-- WRITTEN TASK 1 --
Copy the records below exactly, from their first line up to and including the line that contains "權專案開發的真正挑戰，不是在盤算資金報酬", and leave the pictures out of your answer.

To me, this is something very complex and a total contradiction.
00:21:39:09 SWEDISH
Because they both want, and don’t want to be tickled. So it is something scary they have started, mom tickle me!
00:21:46:14
One more time.
Sure?
Yes.
No, no, no!
00:21:48:19 SWEDISH
And it is kind of like this with our books as well. What we tend to compare it to is a roller coaster,
00:21:55:17 SWEDISH
you think you are on your way over the edge, but then you are saved every time.
00:22:06:20 SWEDISH
The police officer who fell asleep was sitting in the staircase, but now a dark puddle of blood is spreading beneath him at the foot of the stairs.
00:22:15:04
There are many theories about what effect fictional violence and murder have on the audience.
00:22:21:04
One of them is the stimulus response. The theory that one becomes more violent by seeing, hearing, or reading about murder and violence.
00:22:31:06
Another theory is catharsis. The philosopher Aristotle believed that the Greek tragedies had a positive effect on the audience. The violence and death they experienced gave the spectators outlet for the negative thoughts.
00:22:46:19
They reached an emotional climax that cleansed the soul.
00:22:50:11 SWEDISH
Should we have Christmas dinner at McDonalds? Simone asked.
00:22:55:01 SWEDISH
In a way I think our books can function as a kind of catharsis. To go into these worst kinds of situations, and to come back out from them, to see that it works out.
00:23:13:08 SWEDISH
So we say that it goes from this chaos that the crime scene is, the horror, to restoring order again.
00:23:22:01 SWEDISH
To understand who did it, why, how could it happen, and who will catch the culprit.
00:23:33:04
In the Middle Ages, there were neither crime novels or horror movies, but scaring people was an important instrument of power.
00:23:45:02
The church took control over death by using art.

-- SUPPLIED DATA --
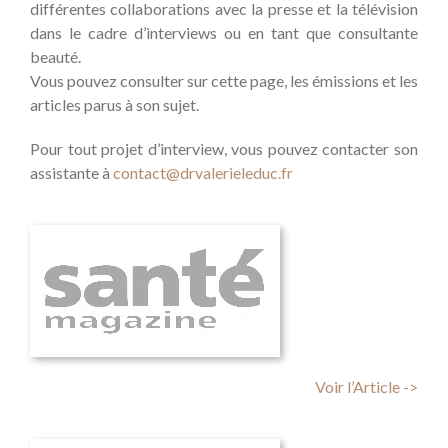
différentes collaborations avec la presse et la télévision
dans le cadre d’interviews ou en tant que consultante
beauté.
Vous pouvez consulter sur cette page, les émissions et les
articles parus à son sujet.
Pour tout projet d’interview, vous pouvez contacter son
assistante à
contact@drvalerieleduc.fr
Voir l’Article ->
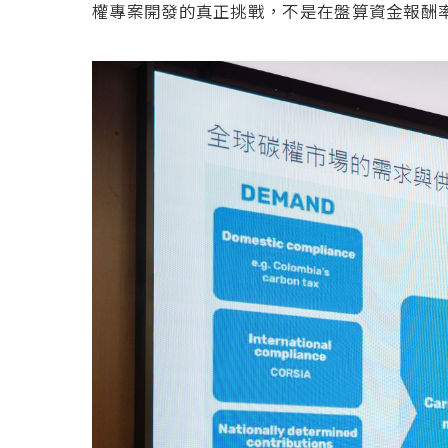
權專案開發的真正挑戰，不是在盤算資金報酬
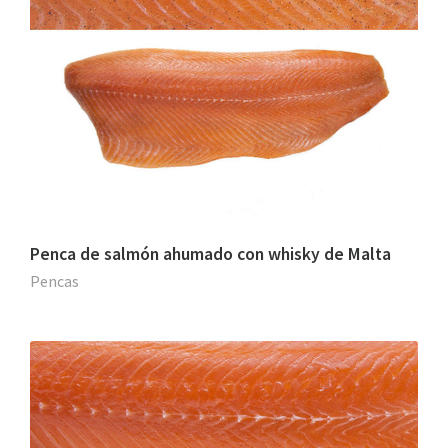
Penca de salmón ahumado con whisky de Malta
Pencas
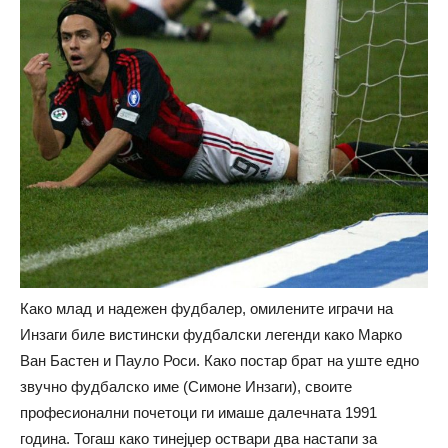
Како млад и надежен фудбалер, омилените играчи на
Инзаги биле вистински фудбалски легенди како Марко
Ван Бастен и Пауло Роси. Како постар брат на уште едно
звучно фудбалско име (Симоне Инзаги), своите
професионални почетоци ги имаше далечната 1991
година. Тогаш како тинејџер оствари два настапи за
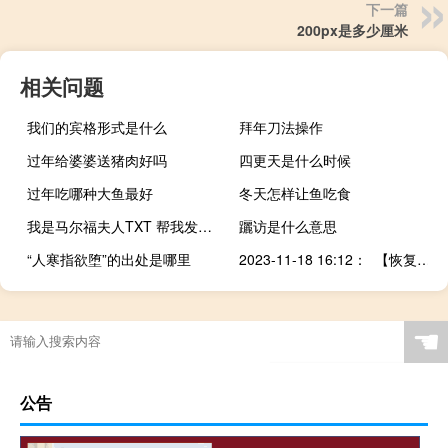
下一篇
200px是多少厘米
相关问题
我们的宾格形式是什么
拜年刀法操作
过年给婆婆送猪肉好吗
四更天是什么时候
过年吃哪种大鱼最好
冬天怎样让鱼吃食
我是马尔福夫人TXT 帮我发到邮箱好么 O( cap _ cap )O谢谢 949
躧访是什么意思
“人寒指欲堕”的出处是哪里
2023-11-18 16:12： 【恢复】G2211长延高速霍永东段，霍州至永和方向，霍州西收费站与汾西收费站之间，K175+600处，小轿车追尾大货车事故处理完毕。 ​​​
☚
公告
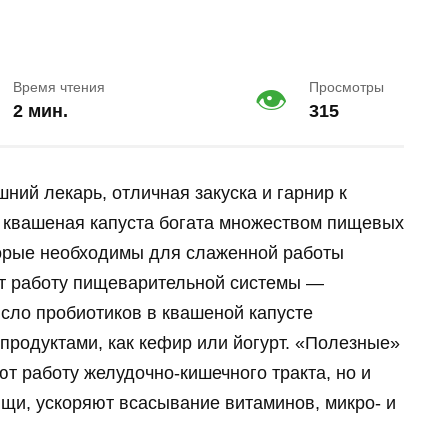
Время чтения
Просмотры
2 мин.
315
ий лекарь, отличная закуска и гарнир к
квашеная капуста богата множеством пищевых
торые необходимы для слаженной работы
ет работу пищеварительной системы —
исло пробиотиков в квашеной капусте
продуктами, как кефир или йогурт. «Полезные»
т работу желудочно-кишечного тракта, но и
щи, ускоряют всасывание витаминов, микро- и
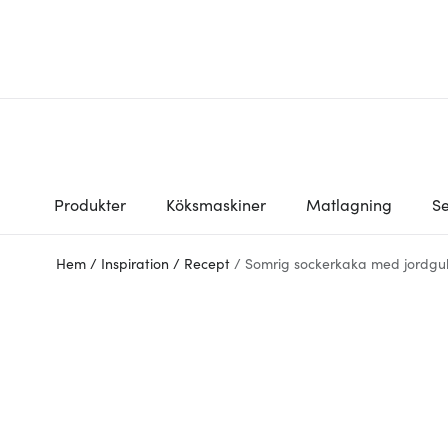
Produkter
Köksmaskiner
Matlagning
Se
Hem
/
Inspiration
/
Recept
/
Somrig sockerkaka med jordg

-- WRITTEN TASK 2 --
Repeat word for word the part of the crime-fiction transcript above that runs from "00:22:55:01 SWEDISH" up to and including "it works out.".

-- ANSWER 1 --
différentes collaborations avec la presse et la télévision
dans le cadre d’interviews ou en tant que consultante
beauté.
Vous pouvez consulter sur cette page, les émissions et les
articles parus à son sujet.
Pour tout projet d’interview, vous pouvez contacter son
assistante à
contact@drvalerieleduc.fr
Voir l’Article ->
權專案開發的真正挑戰，不是在盤算資金報酬

-- ANSWER 2 --
00:22:55:01 SWEDISH
In a way I think our books can function as a kind of catharsis. To go into these worst kinds of situations, and to come back out from them, to see that it works out.